Start of Block

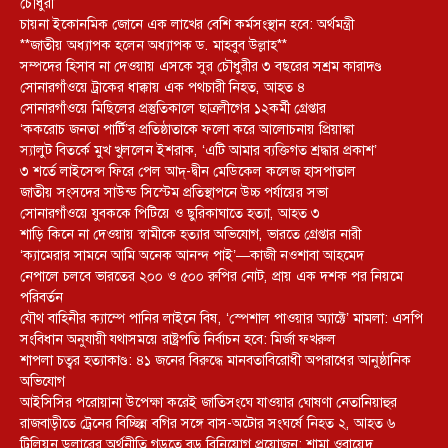
চৌধুরী
চায়না ইকোনমিক জোনে এক লাখের বেশি কর্মসংস্থান হবে: অর্থমন্ত্রী
**জাতীয় অধ্যাপক হলেন অধ্যাপক ড. মাহবুব উল্লাহ**
সম্পদের হিসাব না দেওয়ায় এসকে সুর চৌধুরীর ৩ বছরের সশ্রম কারাদণ্ড
সোনারগাঁওয়ে ট্রাকের ধাক্কায় এক পথচারী নিহত, আহত ৪
সোনারগাঁওয়ে মিছিলের প্রস্তুতিকালে ছাত্রলীগের ১২কর্মী গ্রেপ্তার
‘ককরোচ জনতা পার্টি’র প্রতিষ্ঠাতাকে ফলো করে আলোচনায় প্রিয়াঙ্কা
স্যালুট বিতর্কে মুখ খুললেন ইশরাক, ‘এটি আমার ব্যক্তিগত শ্রদ্ধার প্রকাশ’
৩ শর্তে লাইসেন্স ফিরে পেল আদ্-দ্বীন মেডিকেল কলেজ হাসপাতাল
জাতীয় সংসদের সাউন্ড সিস্টেম প্রতিস্থাপনে উচ্চ পর্যায়ের সভা
সোনারগাঁওয়ে যুবককে পিটিয়ে ও ছুরিকাঘাতে হত্যা, আহত ৩
শাড়ি কিনে না দেওয়ায় স্বামীকে হত্যার অভিযোগ, ভারতে গ্রেপ্তার নারী
‘ক্যামেরার সামনে আমি অনেক আনন্দ পাই’—কাজী নওশাবা আহমেদ
নেপালে চলবে ভারতের ২০০ ও ৫০০ রুপির নোট, প্রায় এক দশক পর নিয়মে
পরিবর্তন
যৌথ বাহিনীর ক্যাম্পে পানির লাইনে বিষ, ‘স্পেশাল পাওয়ার অ্যাক্টে’ মামলা: এসপি
সংবিধান অনুযায়ী যথাসময়ে রাষ্ট্রপতি নির্বাচন হবে: মির্জা ফখরুল
শাপলা চত্বর হত্যাকাণ্ড: ৪১ জনের বিরুদ্ধে মানবতাবিরোধী অপরাধের আনুষ্ঠানিক
অভিযোগ
আইসিসির পরোয়ানা উপেক্ষা করেই জাতিসংঘে যাওয়ার ঘোষণা নেতানিয়াহুর
রাজবাড়ীতে ট্রেনের বিচ্ছিন্ন বগির সঙ্গে বাস-অটোর সংঘর্ষে নিহত ২, আহত ৬
ট্রিলিয়ন ডলারের অর্থনীতি গড়তে বড় বিনিয়োগ প্রয়োজন: শামা ওবায়েদ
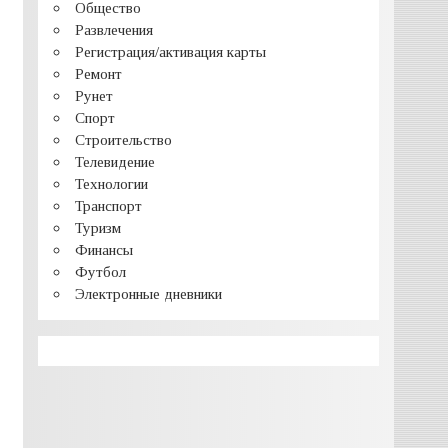
Общество
Развлечения
Регистрация/активация карты
Ремонт
Рунет
Спорт
Строительство
Телевидение
Технологии
Транспорт
Туризм
Финансы
Футбол
Электронные дневники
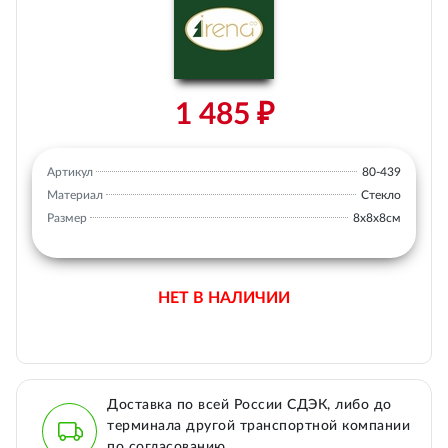
1 485 ₽
Артикул
80-439
Материал
Стекло
Размер
8х8х8см
НЕТ В НАЛИЧИИ
Доставка по всей России СДЭК, либо до
терминала другой транспортной компании
по согласованию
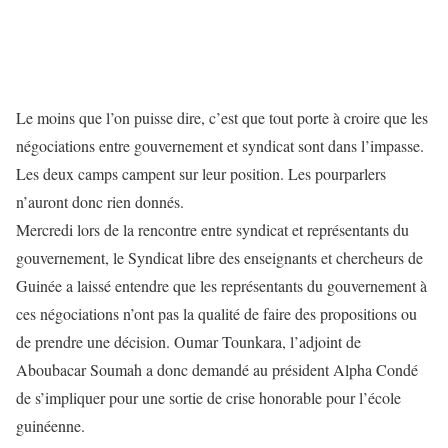
Le moins que l’on puisse dire, c’est que tout porte à croire que les
négociations entre gouvernement et syndicat sont dans l’impasse.
Les deux camps campent sur leur position. Les pourparlers
n’auront donc rien donnés.
Mercredi lors de la rencontre entre syndicat et représentants du
gouvernement, le Syndicat libre des enseignants et chercheurs de
Guinée a laissé entendre que les représentants du gouvernement à
ces négociations n’ont pas la qualité de faire des propositions ou
de prendre une décision. Oumar Tounkara, l’adjoint de
Aboubacar Soumah a donc demandé au président Alpha Condé
de s’impliquer pour une sortie de crise honorable pour l’école
guinéenne.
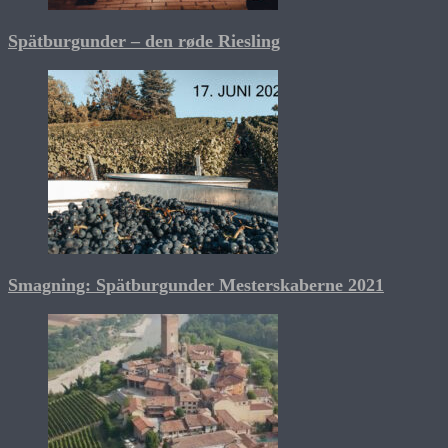
Spätburgunder – den røde Riesling
Smagning: Spätburgunder Mesterskaberne 2021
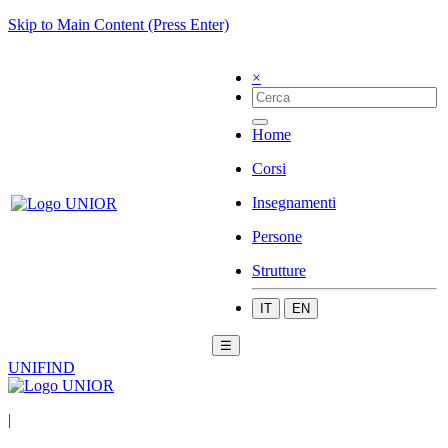
Skip to Main Content (Press Enter)
×
Home
Corsi
Insegnamenti
Persone
Strutture
IT
EN
☰
UNIFIND
|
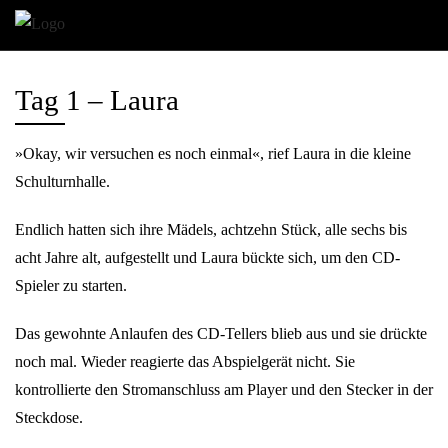
Tag 1 – Laura
»Okay, wir versuchen es noch einmal«, rief Laura in die kleine
Schulturnhalle.
Endlich hatten sich ihre Mädels, achtzehn Stück, alle sechs bis
acht Jahre alt, aufgestellt und Laura bückte sich, um den CD-
Spieler zu starten.
Das gewohnte Anlaufen des CD-Tellers blieb aus und sie drückte
noch mal. Wieder reagierte das Abspielgerät nicht. Sie
kontrollierte den Stromanschluss am Player und den Stecker in der
Steckdose.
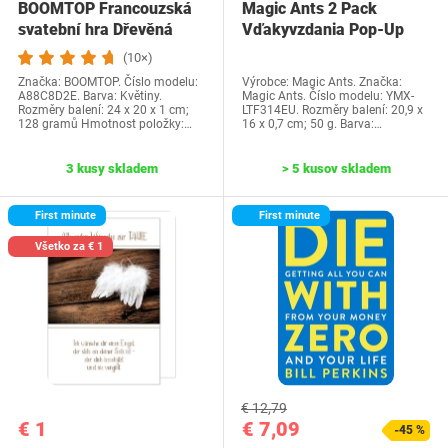
BOOMTOP Francouzská
Magic Ants 2 Pack
svatební hra Dřevěná
Vďakyvzdania Pop-Up
cedulka a kvízové…
priania -…
(10×)
Značka: BOOMTOP. Číslo modelu:
Výrobce: Magic Ants. Značka:
A88C8D2E. Barva: Květiny.
Magic Ants. Číslo modelu: YMX-
Rozměry balení: 24 x 20 x 1 cm;
LTF314EU. Rozměry balení: 20,9 x
128 gramů Hmotnost položky:…
16 x 0,7 cm; 50 g. Barva:…
3 kusy skladem
> 5 kusov skladem
First minute
First minute
Všetko za € 1
€ 12,79
€ 1
€ 7,09
-45 %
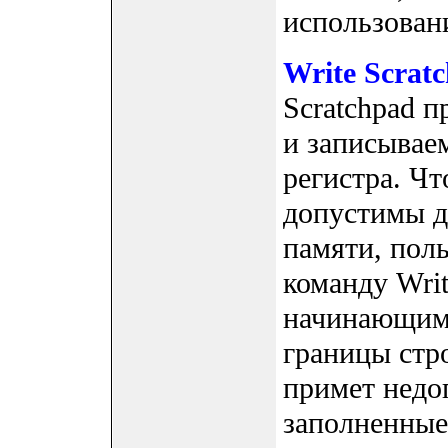
использован
Write Scrat
Scratchpad 
и записывае
регистра. Чт
допустимы д
памяти, пол
команду Writ
начинающими
границы стро
примет недо
заполненные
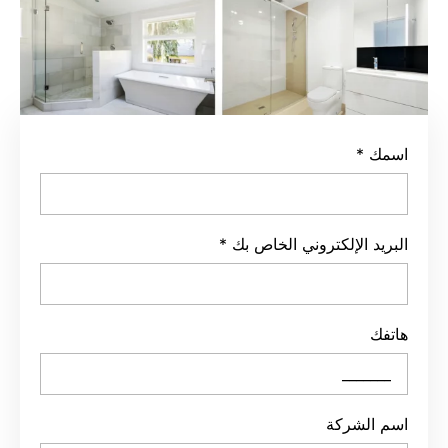
*
د الإلكتروني الخاص بك
*
ك
الشركة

End of Block

* Work required *
Copy each line above where the string "Spätburgunder" occurs.

* Output below *
Spätburgunder – den røde Riesling
Smagning: Spätburgunder Mesterskaberne 2021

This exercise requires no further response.